In 2018, Airwallex founder Jack Zhang sat in a San Francisco home overlooking the Golden Gate Bridge, facing a life-changing decision. Michael Moritz of Sequoia was pitching a deal: Stripe wanted to acquire the young startup for $1.2 billion. At the time, Airwallex had just $2 million in annualized revenue—representing a staggering 600x multiple.
Zhang nearly said yes. But after a period of restless reflection, he chose the “path of maximum resistance.” He returned to Melbourne to build his own vision of global financial infrastructure. Today, that decision looks like a masterstroke. Airwallex has scaled to over $1.3 billion in annualized revenue, growing at 85% year-over-year and processing nearly $300 billion in transaction volume.
Building the Hard Way
While many fintechs “vibe-code” on top of existing rails, Zhang focused on owning the underlying pipes. Airwallex has spent years securing nearly 90 financial licenses across 50 markets—roughly double what Stripe holds.
This infrastructure-first approach yields a massive competitive advantage:
- Fund Retention: In markets like Japan, competitors must immediately transfer funds out. Airwallex can hold them, allowing users to spend directly from their balances.
- Zero-Fee Ecosystems: By avoiding the 2%–3% conversion fees typical of U.S. processors, merchants can manage global payroll and expenses at interbank rates.
- Data Control: Owning the end-to-end workflow means Airwallex doesn’t rely on third-party data to solve transaction issues.
A New Battleground
The two giants are now on a collision course. While Stripe is the darling of Silicon Valley developers, Airwallex has historically targeted the CFO’s office in Asia and Australia. However, as Airwallex moves into the U.S. and Stripe expands internationally, the overlap is undeniable.

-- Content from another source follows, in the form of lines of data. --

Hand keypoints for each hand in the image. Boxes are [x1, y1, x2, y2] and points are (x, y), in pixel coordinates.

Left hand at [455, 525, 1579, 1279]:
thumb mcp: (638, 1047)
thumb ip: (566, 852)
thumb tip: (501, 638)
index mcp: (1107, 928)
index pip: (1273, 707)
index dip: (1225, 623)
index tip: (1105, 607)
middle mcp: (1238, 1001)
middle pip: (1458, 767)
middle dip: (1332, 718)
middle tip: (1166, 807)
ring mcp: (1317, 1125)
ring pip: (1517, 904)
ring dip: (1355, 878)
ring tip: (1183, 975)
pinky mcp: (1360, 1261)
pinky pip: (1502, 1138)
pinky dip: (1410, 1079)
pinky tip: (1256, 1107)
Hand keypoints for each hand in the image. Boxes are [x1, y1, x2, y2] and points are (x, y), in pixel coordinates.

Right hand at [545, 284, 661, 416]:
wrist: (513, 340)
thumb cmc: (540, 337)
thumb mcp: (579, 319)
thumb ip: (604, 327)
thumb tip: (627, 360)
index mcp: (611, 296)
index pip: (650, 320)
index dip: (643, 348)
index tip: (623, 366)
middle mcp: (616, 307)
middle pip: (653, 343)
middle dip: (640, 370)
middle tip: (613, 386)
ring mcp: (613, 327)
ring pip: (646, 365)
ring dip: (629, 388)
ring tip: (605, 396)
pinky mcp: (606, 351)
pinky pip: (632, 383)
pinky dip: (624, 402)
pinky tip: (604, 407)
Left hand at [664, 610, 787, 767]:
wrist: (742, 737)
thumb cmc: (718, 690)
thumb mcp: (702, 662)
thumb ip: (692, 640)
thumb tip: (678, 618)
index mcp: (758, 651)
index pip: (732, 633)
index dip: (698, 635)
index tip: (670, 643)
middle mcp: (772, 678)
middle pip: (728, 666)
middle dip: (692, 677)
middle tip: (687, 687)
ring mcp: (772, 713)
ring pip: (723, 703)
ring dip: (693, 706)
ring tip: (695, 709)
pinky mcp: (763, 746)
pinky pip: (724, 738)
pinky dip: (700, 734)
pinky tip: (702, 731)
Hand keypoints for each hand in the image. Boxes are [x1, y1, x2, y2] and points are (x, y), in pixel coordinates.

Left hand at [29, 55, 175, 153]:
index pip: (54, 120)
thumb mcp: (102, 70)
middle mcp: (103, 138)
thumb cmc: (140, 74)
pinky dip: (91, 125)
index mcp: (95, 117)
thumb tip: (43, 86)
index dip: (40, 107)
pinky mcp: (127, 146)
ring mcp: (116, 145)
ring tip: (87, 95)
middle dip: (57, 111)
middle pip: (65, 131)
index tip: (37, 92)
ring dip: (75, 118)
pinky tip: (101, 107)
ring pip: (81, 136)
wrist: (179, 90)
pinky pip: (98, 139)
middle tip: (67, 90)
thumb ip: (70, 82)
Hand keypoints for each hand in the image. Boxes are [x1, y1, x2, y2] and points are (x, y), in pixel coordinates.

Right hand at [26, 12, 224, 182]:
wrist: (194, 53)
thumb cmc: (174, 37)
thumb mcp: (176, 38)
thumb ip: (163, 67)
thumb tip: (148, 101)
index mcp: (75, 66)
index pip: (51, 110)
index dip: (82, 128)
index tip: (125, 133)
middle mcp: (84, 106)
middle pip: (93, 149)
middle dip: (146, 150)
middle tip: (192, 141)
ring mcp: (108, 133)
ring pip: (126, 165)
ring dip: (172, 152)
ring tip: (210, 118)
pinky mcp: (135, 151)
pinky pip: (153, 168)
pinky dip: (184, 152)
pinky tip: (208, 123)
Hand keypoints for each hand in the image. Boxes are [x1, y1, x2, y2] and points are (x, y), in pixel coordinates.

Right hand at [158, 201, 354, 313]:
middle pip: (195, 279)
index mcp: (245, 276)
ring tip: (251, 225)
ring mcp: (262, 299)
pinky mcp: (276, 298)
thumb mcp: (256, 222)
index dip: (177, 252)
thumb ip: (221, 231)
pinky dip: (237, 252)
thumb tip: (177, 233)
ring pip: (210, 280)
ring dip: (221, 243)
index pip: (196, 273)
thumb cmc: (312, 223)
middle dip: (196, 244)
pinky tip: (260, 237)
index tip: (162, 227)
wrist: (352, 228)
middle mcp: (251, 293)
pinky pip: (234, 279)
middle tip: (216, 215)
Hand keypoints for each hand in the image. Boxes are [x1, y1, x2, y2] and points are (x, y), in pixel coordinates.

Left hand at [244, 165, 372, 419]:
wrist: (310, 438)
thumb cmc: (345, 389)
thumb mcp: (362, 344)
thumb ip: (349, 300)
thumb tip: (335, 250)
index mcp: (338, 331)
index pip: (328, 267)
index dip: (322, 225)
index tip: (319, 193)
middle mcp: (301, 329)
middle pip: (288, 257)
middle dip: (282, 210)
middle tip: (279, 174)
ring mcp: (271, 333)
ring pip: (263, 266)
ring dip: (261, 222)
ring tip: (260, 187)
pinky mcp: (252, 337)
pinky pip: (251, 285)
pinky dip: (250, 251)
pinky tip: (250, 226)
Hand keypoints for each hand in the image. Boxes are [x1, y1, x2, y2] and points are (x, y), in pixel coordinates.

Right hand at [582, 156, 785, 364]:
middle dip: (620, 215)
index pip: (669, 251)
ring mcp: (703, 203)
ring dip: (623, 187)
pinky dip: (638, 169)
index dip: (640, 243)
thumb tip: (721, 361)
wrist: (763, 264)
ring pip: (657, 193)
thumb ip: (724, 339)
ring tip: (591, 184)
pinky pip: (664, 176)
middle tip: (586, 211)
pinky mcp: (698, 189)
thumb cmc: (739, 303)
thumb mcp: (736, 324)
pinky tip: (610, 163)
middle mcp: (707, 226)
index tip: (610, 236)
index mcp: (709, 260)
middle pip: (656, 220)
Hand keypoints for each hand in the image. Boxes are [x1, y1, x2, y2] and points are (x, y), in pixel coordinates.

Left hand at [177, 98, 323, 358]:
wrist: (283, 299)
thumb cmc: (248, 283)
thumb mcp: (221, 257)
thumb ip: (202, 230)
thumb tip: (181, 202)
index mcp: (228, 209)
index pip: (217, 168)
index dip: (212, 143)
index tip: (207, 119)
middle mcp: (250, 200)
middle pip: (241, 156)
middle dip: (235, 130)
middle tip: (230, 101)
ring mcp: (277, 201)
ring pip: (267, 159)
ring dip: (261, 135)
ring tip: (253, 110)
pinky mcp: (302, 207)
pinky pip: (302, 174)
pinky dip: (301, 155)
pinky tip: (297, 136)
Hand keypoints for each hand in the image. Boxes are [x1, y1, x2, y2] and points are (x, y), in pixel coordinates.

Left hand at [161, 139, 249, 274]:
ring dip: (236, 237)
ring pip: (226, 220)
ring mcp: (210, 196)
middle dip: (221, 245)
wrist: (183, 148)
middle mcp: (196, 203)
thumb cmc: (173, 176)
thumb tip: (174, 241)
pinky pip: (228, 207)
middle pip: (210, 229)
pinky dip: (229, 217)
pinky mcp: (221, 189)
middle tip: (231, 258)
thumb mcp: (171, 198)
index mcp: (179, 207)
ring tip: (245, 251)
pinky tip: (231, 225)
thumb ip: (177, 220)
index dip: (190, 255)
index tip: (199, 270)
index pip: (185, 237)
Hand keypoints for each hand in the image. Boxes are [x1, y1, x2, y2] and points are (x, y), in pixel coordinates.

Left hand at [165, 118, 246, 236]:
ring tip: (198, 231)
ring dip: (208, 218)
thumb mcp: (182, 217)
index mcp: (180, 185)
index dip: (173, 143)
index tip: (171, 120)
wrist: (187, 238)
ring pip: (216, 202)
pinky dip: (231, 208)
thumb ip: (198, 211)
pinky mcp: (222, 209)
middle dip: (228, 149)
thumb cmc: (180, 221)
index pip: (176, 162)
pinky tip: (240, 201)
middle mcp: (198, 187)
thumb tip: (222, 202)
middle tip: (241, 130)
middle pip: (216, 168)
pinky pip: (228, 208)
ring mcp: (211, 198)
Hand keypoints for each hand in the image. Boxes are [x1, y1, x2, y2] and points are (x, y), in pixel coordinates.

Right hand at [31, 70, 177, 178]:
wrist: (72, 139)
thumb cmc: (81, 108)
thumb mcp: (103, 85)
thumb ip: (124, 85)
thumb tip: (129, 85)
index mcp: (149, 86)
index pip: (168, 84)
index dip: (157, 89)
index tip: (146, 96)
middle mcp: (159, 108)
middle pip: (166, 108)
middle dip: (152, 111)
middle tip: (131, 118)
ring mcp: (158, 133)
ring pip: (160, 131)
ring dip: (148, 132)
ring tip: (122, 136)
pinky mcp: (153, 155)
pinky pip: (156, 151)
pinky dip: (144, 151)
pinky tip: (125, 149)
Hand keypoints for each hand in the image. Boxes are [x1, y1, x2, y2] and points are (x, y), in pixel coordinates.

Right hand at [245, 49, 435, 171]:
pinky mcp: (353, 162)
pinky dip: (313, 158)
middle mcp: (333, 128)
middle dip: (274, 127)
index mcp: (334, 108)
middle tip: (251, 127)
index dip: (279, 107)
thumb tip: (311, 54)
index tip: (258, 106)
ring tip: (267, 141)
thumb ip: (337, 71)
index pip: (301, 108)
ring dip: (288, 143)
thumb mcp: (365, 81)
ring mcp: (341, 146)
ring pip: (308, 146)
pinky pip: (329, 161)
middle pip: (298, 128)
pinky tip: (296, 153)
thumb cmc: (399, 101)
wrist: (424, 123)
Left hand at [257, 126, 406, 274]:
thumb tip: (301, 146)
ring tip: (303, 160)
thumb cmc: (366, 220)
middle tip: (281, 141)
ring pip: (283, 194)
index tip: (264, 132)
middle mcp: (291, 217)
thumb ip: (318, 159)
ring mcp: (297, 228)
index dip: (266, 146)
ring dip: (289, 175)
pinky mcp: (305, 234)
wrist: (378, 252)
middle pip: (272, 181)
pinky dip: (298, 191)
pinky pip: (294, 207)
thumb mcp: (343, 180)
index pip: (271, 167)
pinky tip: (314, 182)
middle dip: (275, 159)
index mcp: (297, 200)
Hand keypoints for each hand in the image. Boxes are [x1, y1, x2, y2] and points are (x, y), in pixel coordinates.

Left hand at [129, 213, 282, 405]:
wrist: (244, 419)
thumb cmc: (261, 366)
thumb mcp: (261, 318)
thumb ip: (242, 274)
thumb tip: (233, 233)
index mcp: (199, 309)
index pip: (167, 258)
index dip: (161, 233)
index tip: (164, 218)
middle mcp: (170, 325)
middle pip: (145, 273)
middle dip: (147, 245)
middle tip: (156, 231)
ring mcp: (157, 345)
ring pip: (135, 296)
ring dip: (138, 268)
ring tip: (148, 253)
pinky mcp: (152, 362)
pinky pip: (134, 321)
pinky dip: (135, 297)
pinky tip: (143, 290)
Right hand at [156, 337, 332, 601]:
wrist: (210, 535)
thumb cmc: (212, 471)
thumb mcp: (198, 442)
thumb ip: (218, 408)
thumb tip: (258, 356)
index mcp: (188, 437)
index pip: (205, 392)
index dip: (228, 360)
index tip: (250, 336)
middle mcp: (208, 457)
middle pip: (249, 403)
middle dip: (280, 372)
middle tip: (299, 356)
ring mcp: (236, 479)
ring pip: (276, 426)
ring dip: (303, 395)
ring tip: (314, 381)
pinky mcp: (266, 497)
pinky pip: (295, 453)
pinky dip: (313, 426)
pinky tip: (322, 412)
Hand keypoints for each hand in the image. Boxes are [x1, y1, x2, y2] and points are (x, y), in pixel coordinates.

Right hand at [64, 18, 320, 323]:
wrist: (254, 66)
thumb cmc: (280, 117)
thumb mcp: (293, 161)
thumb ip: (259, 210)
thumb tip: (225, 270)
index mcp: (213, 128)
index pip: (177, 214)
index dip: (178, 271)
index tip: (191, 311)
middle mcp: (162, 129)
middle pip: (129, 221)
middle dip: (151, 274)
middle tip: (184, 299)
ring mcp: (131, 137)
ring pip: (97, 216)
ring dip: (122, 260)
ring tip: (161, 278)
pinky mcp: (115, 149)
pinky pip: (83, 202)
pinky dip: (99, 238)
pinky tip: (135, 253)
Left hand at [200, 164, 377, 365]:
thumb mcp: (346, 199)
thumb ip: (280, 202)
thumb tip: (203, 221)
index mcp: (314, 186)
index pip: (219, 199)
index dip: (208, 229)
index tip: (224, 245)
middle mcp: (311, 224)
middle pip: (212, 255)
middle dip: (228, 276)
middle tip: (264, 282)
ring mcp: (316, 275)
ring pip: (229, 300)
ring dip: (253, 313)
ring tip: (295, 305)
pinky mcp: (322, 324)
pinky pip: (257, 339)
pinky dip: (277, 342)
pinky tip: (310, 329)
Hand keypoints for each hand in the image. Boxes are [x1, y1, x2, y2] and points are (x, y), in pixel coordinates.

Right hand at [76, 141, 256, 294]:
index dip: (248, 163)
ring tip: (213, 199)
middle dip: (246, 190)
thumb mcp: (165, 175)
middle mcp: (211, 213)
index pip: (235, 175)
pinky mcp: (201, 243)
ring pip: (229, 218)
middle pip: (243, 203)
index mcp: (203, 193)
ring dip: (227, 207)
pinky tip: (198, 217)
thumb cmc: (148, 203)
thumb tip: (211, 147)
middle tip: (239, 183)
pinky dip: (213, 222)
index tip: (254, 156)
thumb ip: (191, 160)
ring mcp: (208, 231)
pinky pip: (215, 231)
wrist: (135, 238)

Though Stripe’s $159 billion valuation dwarfs Airwallex’s $8 billion, the revenue gap is closing faster than the market caps suggest. With an IPO planned for three to five years out, Zhang is betting on a future of “autonomous finance,” using a decade of proprietary data to power AI agents that execute transactions.
The former acquisition target is no longer just a niche player; it is a global challenger proving that the hardest path often leads to the highest ground.